I absolutely can, but I’m not gonna go out of my way to provide examples. I like one Audioslave song, “Cochise,” and that’s good enough for me. If there really isn’t a band from that decade that’s better (there are many), that would be less a compliment to Audioslave than hard evidence that bands don’t really matter much anymore in the greater music culture (this part is true).
However, I wanna thank Brent for reminding me about “Cochise,” because I haven’t listened to it in years. Still a good loud song, with the exact right video to go along with it.
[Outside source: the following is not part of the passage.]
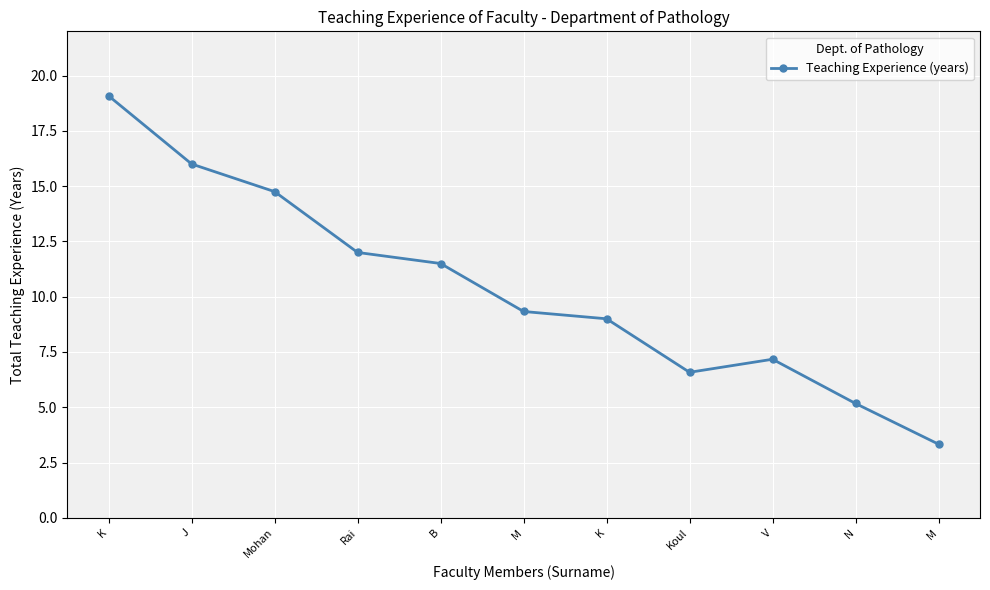

How many lines are shown in the chart?

1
It’s always nice to be reminded of a song that, for whatever reason, you’ve forgotten about. Like Brent, I too have stumbled on my old CDs and been like OH SHIT I REMEMBER THIS POSIES ALBUM! then given it a cursory spin. Those are nice moments. Not enough to get me to abandon Spotify, but I’m allowed to get my boomer on as I see fit.
Austin:
I live in Iowa and our governor is an absolute nightmare. Our state is growing more and more red by the election cycle. Will things ever get better here, or are we condemned to increasingly worse right wing nutjobs forever?
If you think nothing will ever get better, it won’t. It’s easy to latch onto the idea that everything will be this way forever and ever, but shit changes all the time. And you can help change it. Ask any gay rights activist over the age of 30. No two days are the same, which means tomorrow can always be better than today was. Tomorrow always has potential. AND IT’S ONLY A DAY AWAY.
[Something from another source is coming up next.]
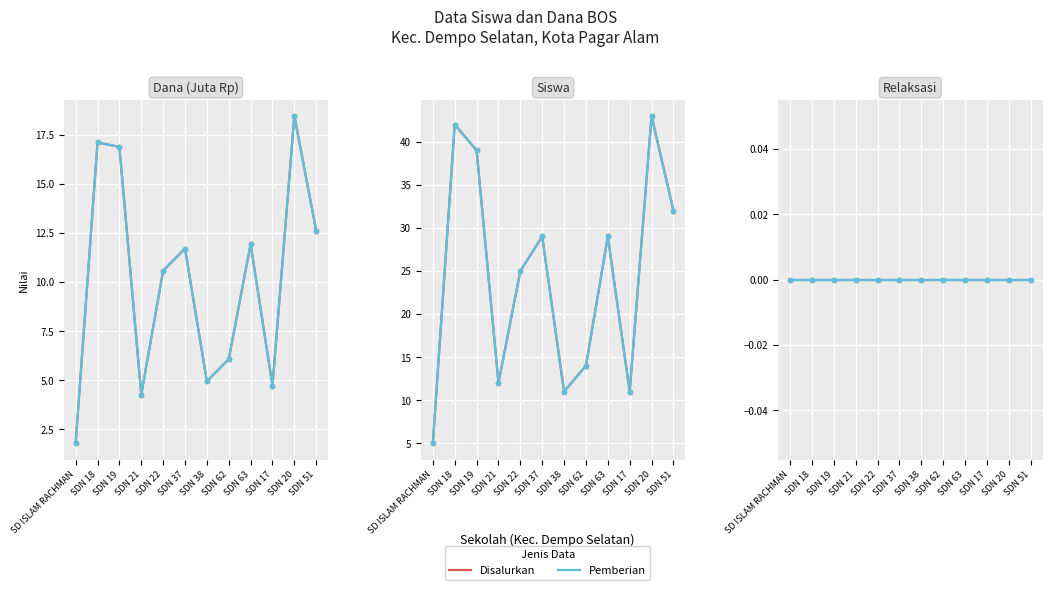

Does the chart display data point markers on the line(s)?

Yes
I’m as liberal as the next guy, obnoxiously so. But there’s a strain of liberal take out there that amounts to, “Think things are good? Actually they’re worse than ever and we’re all gonna die. You should feel utterly fucking hopeless.” I don’t care for these takes, either. They don’t accomplish anything. I’m well aware that things could be better. Biden becomes more of a chump by the day. The Senate needs to burn. Our men's basketball team isn’t gonna medal. But if you fixate only on the miserable shit, it’ll consume you in the end. You have to remember that you’re alive, and that tacos are cheap and plentiful, and that the Vikings finally have a WR3 who might be productive.
Email of the week!
Christopher:
Five years ago, in a city where neither of us live, I met a fellow Washington Nationals fan while watching one of our then-customary crushing playoff losses. We exchanged numbers and vowed to stay in touch, but living a thousand miles away from each other, probably both figured things would fizzle pretty quickly. Yet, we've maintained a long-distance DC sports connection -- we've now texted through the Capitals' 2018 triumph, and the Nationals finally breaking through a year later -- all while I barely know this guy any better than when we met at a bar five years ago. There's no wistful talk of meeting up for a game one day, or questions about how we're doing beyond baseball. We just talk about the Nationals.
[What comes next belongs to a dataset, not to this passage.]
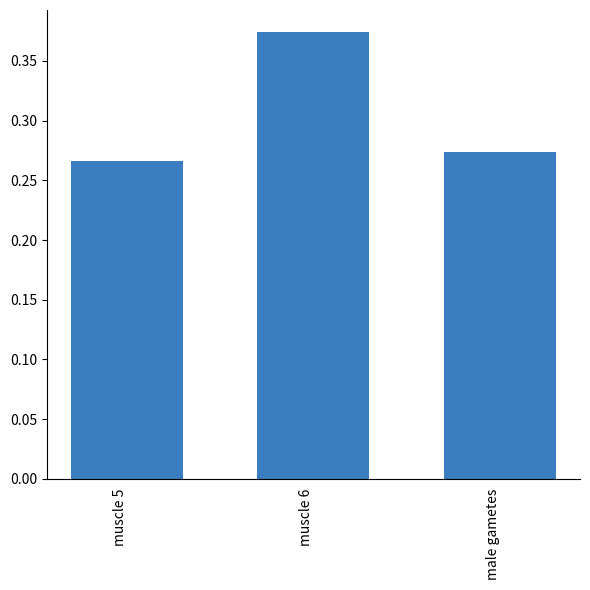

Is it true that the value at muscle 6 is 0.6?

False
Have I achieved a nirvana of human connection? Obviously, you don't want every friendship to be this way, but it's the rare connection where both of us seem completely content. No one wants to be better friends than the other does; no one wants to be more than friends; we didn't used to be better friends who are just hanging on. Basically, do we need more people with whom we just talk about one specific thing, forever?
You see? Life is pretty cool sometimes.